There she had a spiritual awakening that led her from white-robed cults to transcendental meditation to a degree in spiritual psychology from the University of Santa Monica. Finally, her West Coast journey brought her all the way back home, though hardly the same woman.
“There are so many aspects to a person, and most of us never even scratch the surface of who we are,” she says thoughtfully as we walk back to the car. “I’m so glad I’ve had so many experiences.”
It’s no wonder that Miriam has no problem standing up to death. She’s always followed her buddy Johnny’s admonition to “Ac-Cent-Tchu-Ate the Positive,” and if that doesn’t work, fill the days with wine and roses.
“You know what sounds good?” she says as we pull away from the cemetery. “Krispy Kreme. Let’s stop and get a box.”
Dammit, looks like I picked the wrong week to quit gluten. (Again.)
As we devour glazed old-fashioneds at her kitchen table, she tells me about growing up the daughter of immigrants from Belarus and being ostracized from the sororities at Savannah High for being Jewish.
“I didn’t care,” she says, tossing her shoulders with a mischievous grin.
“I was popular with the boys, and that was all that mattered.”
She voted for FDR for his last term and is thoroughly disgusted with the current state of political affairs. “If Trump gets elected, I’m fucking moving to Italy,” she says, daintily licking her fingers.
The only thing on the counter is a bottle of gummy vitamins, and she says the secret to her vitality is to avoid “all those damn medications they’re always trying to shove down old people’s throats.”
“That, and good sex,” she says with a raised eyebrow as longtime paramour John Patterson strolls in the door.
John gave her an exquisite triangle-shaped ring recently, but she hasn’t gotten around to setting a date for a wedding.

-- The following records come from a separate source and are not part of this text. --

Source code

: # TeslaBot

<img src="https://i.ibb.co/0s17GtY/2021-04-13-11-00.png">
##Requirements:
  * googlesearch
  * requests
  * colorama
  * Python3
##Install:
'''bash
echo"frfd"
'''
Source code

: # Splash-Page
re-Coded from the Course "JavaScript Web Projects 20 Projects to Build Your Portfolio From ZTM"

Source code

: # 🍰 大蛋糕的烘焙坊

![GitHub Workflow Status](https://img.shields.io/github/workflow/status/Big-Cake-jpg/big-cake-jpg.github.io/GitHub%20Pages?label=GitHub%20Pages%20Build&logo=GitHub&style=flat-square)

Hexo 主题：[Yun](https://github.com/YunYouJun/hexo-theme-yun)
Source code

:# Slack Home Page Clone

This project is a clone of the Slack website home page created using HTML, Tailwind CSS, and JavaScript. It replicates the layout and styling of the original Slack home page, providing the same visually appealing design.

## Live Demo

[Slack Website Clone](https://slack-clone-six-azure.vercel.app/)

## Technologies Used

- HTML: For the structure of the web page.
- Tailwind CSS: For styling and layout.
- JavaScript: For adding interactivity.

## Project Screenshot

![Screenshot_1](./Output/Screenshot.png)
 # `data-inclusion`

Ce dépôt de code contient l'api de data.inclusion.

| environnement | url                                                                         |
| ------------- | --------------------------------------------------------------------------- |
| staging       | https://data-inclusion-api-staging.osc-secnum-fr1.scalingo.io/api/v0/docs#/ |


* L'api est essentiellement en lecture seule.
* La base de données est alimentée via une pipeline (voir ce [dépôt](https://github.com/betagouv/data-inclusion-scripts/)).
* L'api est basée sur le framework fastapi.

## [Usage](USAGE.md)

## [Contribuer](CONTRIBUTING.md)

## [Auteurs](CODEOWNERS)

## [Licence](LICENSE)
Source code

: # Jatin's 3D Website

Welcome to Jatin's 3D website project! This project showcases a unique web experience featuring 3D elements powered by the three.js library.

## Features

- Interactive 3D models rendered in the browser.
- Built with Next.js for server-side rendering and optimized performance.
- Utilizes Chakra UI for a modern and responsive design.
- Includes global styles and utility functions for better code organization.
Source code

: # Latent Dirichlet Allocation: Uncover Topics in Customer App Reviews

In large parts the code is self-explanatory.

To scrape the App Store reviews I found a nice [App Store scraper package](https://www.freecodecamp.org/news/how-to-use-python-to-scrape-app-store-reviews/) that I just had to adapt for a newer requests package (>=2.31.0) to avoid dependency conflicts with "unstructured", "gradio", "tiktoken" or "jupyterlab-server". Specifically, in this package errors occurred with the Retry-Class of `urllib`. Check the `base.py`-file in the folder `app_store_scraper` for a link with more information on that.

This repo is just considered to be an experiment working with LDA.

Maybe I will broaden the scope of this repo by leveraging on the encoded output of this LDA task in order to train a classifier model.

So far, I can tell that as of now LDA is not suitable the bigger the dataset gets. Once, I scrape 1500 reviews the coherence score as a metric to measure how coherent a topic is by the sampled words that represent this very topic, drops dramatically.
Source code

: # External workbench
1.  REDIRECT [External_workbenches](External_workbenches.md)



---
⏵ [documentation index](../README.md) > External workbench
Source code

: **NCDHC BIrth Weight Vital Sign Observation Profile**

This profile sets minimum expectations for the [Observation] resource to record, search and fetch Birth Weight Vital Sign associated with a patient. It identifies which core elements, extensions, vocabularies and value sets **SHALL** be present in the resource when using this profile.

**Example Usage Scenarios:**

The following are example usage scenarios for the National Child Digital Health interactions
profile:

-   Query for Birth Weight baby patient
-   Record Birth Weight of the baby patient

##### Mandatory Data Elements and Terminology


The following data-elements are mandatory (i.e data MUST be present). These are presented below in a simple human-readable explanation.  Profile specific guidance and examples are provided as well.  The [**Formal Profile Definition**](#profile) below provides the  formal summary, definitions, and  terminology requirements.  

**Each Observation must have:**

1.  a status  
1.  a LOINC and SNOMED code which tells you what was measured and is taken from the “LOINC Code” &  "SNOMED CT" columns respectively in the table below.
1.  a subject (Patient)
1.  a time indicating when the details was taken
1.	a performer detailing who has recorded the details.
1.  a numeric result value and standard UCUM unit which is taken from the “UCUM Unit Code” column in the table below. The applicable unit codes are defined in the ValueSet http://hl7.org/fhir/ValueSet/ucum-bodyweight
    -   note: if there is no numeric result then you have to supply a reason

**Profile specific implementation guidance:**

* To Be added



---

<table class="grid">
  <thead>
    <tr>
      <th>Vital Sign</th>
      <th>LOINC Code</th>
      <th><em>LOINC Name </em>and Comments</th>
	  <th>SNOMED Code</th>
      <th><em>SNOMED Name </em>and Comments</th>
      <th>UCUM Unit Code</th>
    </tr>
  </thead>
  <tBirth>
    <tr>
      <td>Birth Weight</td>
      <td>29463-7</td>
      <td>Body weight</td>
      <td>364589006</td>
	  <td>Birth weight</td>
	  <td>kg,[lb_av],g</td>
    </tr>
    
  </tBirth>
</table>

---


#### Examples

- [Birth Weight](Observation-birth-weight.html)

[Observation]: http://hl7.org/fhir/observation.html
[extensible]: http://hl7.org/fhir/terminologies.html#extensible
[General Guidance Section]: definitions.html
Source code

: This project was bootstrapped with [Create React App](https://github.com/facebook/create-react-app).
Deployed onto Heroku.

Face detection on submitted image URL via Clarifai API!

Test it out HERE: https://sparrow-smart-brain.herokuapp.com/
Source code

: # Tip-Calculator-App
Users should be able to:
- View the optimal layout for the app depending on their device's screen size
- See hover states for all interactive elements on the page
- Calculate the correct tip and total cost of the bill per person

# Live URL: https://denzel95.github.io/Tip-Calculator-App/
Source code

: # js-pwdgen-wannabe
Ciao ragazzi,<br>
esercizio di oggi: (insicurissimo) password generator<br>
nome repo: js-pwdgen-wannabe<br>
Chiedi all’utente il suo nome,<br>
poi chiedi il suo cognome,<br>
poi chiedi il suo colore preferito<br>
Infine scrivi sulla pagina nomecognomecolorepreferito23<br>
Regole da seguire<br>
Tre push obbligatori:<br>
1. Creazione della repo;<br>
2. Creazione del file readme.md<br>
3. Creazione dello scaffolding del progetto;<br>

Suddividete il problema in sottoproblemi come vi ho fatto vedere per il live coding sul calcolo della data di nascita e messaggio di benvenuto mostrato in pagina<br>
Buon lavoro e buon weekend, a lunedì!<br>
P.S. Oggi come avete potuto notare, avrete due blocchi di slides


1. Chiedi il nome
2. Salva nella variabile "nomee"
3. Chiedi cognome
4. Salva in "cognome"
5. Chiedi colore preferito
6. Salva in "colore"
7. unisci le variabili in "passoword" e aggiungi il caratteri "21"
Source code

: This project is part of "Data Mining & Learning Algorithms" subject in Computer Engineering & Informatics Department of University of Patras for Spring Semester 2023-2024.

“I said I was engaged,” she giggles. “I didn’t say I was gonna get married!”
She sees Thursday’s show as a warm-up to the only item left on her bucket list: To take Johnny Mercer & Me! to a New York stage. “Other than that, I’ve done everything. I’ve already lived forever!”
I’m considering the math that Miriam is exactly twice my age when she pushes away her plate and trains her twinkling peepers on me. “So? Are you scared of death?”
Not as much as I am of not living, I tell her.
“Well then, you should have another donut, dahlin’,” she nods.
I help myself. We all end up at the same rainbow’s end anyway, and the only real wisdom is to enjoy the ride.